March 16, 2016 – It’s a passion he’s always had: advocating for those who can’t do so for themselves.
A public defender in Milwaukee who specializes in juvenile cases, Robert Mochel has been named as the 2016 Outstanding Young Lawyer of the Year, an experience he describes as “humbling.”
“There are many outstanding lawyers throughout the state who could have just as easily been selected,” Mochel said. Being selected for the award “speaks volumes to the training and opportunities with the Public Defender’s Office. I would not be where I am today without the oversight and mentoring I have received from all my colleagues at the Milwaukee Juvenile Office, especially Sally Barrientes.”
The seventh annual award, given by the Young Lawyers Division, pays tribute to a young lawyer who has made an impact in his or her practice area, in service to the State Bar of Wisconsin, and in service to the community. To be nominated, lawyers must be under age 36 or in practice for less than five years, and must be a member in good standing with the State Bar.
Dedicated to Working with Children
Mochel’s volunteer work was an outlet for this passion even before he became a law student, volunteering to work with children as a middle- and high-school student, and later as a college student.
“With my background in working with kids, I knew that no matter what career I chose, I wanted to work with that population,” Mochel said.
After majoring in social welfare and justice at Marquette University, he attended Capital University Law School in Columbus, Ohio, because of its specific program in juvenile and family law.
New Lawyers: Register by March 18 for Free Leadership Conference
Mochel will receive the award at the Seventh Annual Young Lawyers Leadership Conference on Friday, April 1, at the Monona Terrace Community and Convention Center in Madison.
The conference, sponsored by the State Bar of Wisconsin Young Lawyers Division (YLD), offers free CLE for all new lawyers regardless of age. The Young Lawyers Division is committed to providing leadership training and networking opportunities to members.
The program focuses on fostering the knowledge, skills, and motivation new lawyers need to become active members in the State Bar, local bar associations, and other public service organizations.
Find out more about the conference in this InsideTrack article, Feb. 3, 2016.
How to Register
Register by March 18 for this popular event and learn from judges, experienced practitioners, and your peers.
And after law school, he continued to pursue his path. “I was fortunate to be hired by the Wisconsin State Public Defender and assigned to their Milwaukee Juvenile Office. Through my work there, my passion for working with children and families has just continued to grow,” Mochel said. “As a public defender I provide a voice to the voiceless and represent some of the most vulnerable members of our society, and it is not something I take lightly.”
It is a learning experience for him. “Each client is unique, and has his or her own story,” Mochel said.
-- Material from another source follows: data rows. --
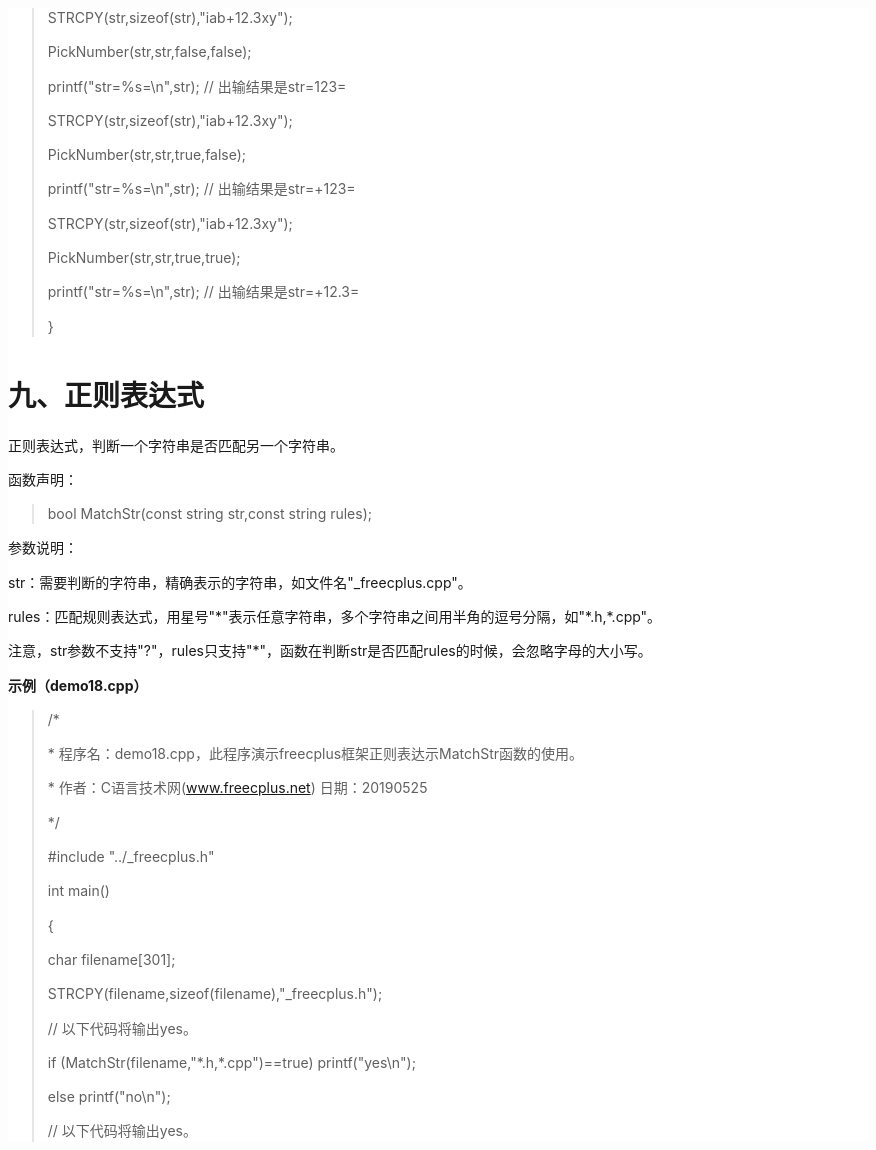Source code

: >
> STRCPY(str,sizeof(str),\"iab+12.3xy\");
>
> PickNumber(str,str,false,false);
>
> printf(\"str=%s=\\n\",str); // 出输结果是str=123=
>
> STRCPY(str,sizeof(str),\"iab+12.3xy\");
>
> PickNumber(str,str,true,false);
>
> printf(\"str=%s=\\n\",str); // 出输结果是str=+123=
>
> STRCPY(str,sizeof(str),\"iab+12.3xy\");
>
> PickNumber(str,str,true,true);
>
> printf(\"str=%s=\\n\",str); // 出输结果是str=+12.3=
>
> }

# 九、正则表达式

正则表达式，判断一个字符串是否匹配另一个字符串。

函数声明：

> bool MatchStr(const string str,const string rules);

参数说明：

str：需要判断的字符串，精确表示的字符串，如文件名\"\_freecplus.cpp\"。

rules：匹配规则表达式，用星号\"\*\"表示任意字符串，多个字符串之间用半角的逗号分隔，如\"\*.h,\*.cpp\"。

注意，str参数不支持\"?\"，rules只支持\"\*\"，函数在判断str是否匹配rules的时候，会忽略字母的大小写。

**示例（demo18.cpp）**

> /\*
>
> \*
> 程序名：demo18.cpp，此程序演示freecplus框架正则表达示MatchStr函数的使用。
>
> \* 作者：C语言技术网(www.freecplus.net) 日期：20190525
>
> \*/
>
> #include \"../\_freecplus.h\"
>
> int main()
>
> {
>
> char filename\[301\];
>
> STRCPY(filename,sizeof(filename),\"\_freecplus.h\");
>
> // 以下代码将输出yes。
>
> if (MatchStr(filename,\"\*.h,\*.cpp\")==true) printf(\"yes\\n\");
>
> else printf(\"no\\n\");
>
> // 以下代码将输出yes。
>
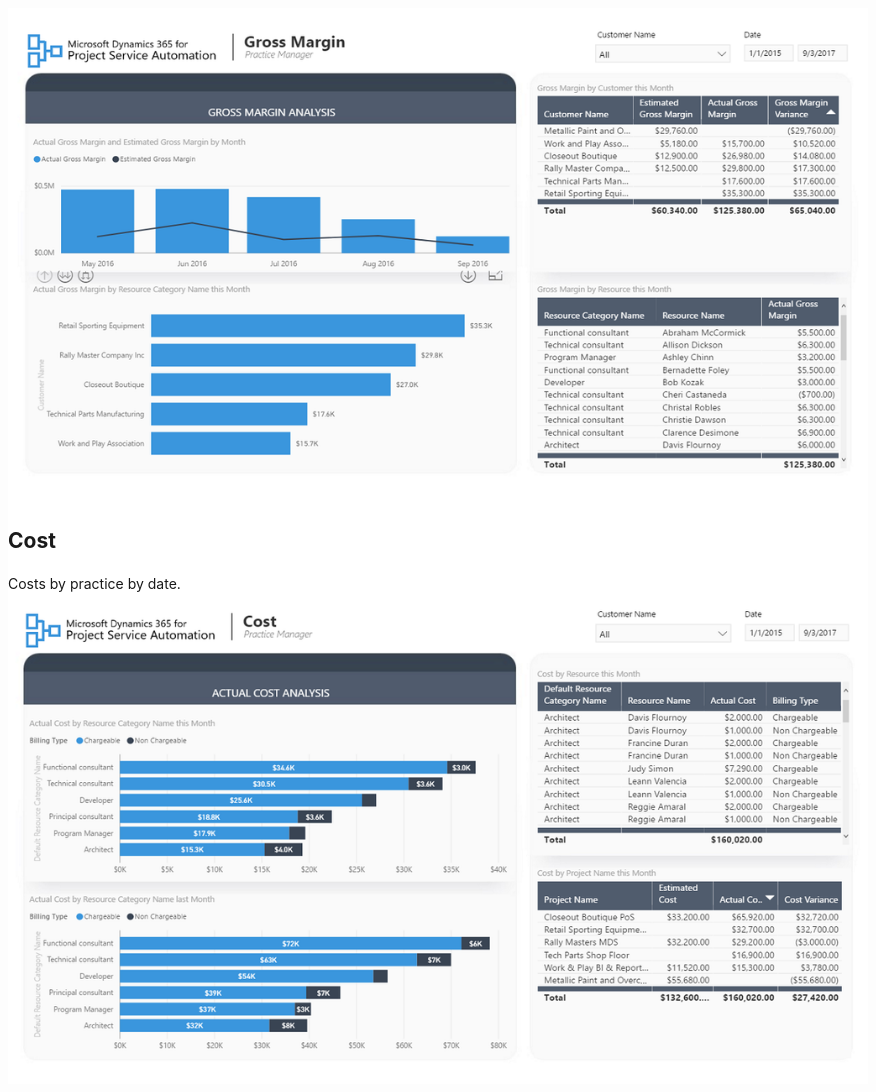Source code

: ![Rep1](Resources/Images/PSAGrossMargin.png)

## Cost
Costs by practice by date.
![Rep1](Resources/Images/PSACost.png)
It is important to build trust and show he truly cares about the outcome of their case – including being available for them at any hour of the day or night. “As sad as it is, I have had many clients where, as their attorney, I am the most consistent adult figure in their life – and I only see them every few weeks at court,” Mochel said.
His job requires him to act equally as lawyer and social worker. “I have found that at times more things can be accomplished through a little social work than a legal motion,” Mochel said.
Mochel is a “zealous advocate for his clients,” said Robin Dorman, regional attorney manager at the State Public Defender’s Office in Wauwautosa, who nominated Mochel for the award.
“He is a standout among his peers,” Dorman said. “He represents that most vulnerable of all clients in a compassionate and holistic manner. His courtroom presentations are eloquent and passionate because he is extremely client-centered.”
It was while working in the Public Defender’s Office, Mochel discovered an unmet need in the justice system, Dorman said.
The Expungement Project
It all began in 2014, when Mochel participated in the “Face Forward Program,” which provided services to 16 to 24-year-olds with juvenile records but no adult records. A component of the program included expunging qualifying juvenile records in an effort to remove barriers. Barrientes and Mochel developed The Expungement Project to expunge juvenile court records after determining that the Public Defender’s Office could assist with the expungements.
Juvenile records can cause serious problems once children reach adulthood.
“We noticed that the biggest barrier to juvenile expungement was finding former clients, and educating the community about the importance of seeking expungement of past juvenile adjudications,” Mochel said.
The Expungement Project identifies eligible children and assigns volunteer attorneys for representation.
“This program has been extremely effective in meeting its goal of assisting children as they age out of adolescence and become responsible adults, to not suffer lifelong consequences for an often impulsive act during childhood,” Dorman said.
More than the Worst Thing
Mochel has seen many clients who have their lives put on hold due to a juvenile adjudication from as long as 10 years ago.
“Individuals are more than the worst thing they have ever done – and The Expungement Project really highlights this,” Mochel said. “I have seen the incredible ways in which individuals have changed and turned their lives around and taken steps to ensure that their past mistakes don’t hinder their future.”
The results have been very positive. “Our whole goal with this project was to increase the number of juvenile expungements being done in Milwaukee, and while we still have a long way to go, we have definitely seen some very positive results,” Mochel said.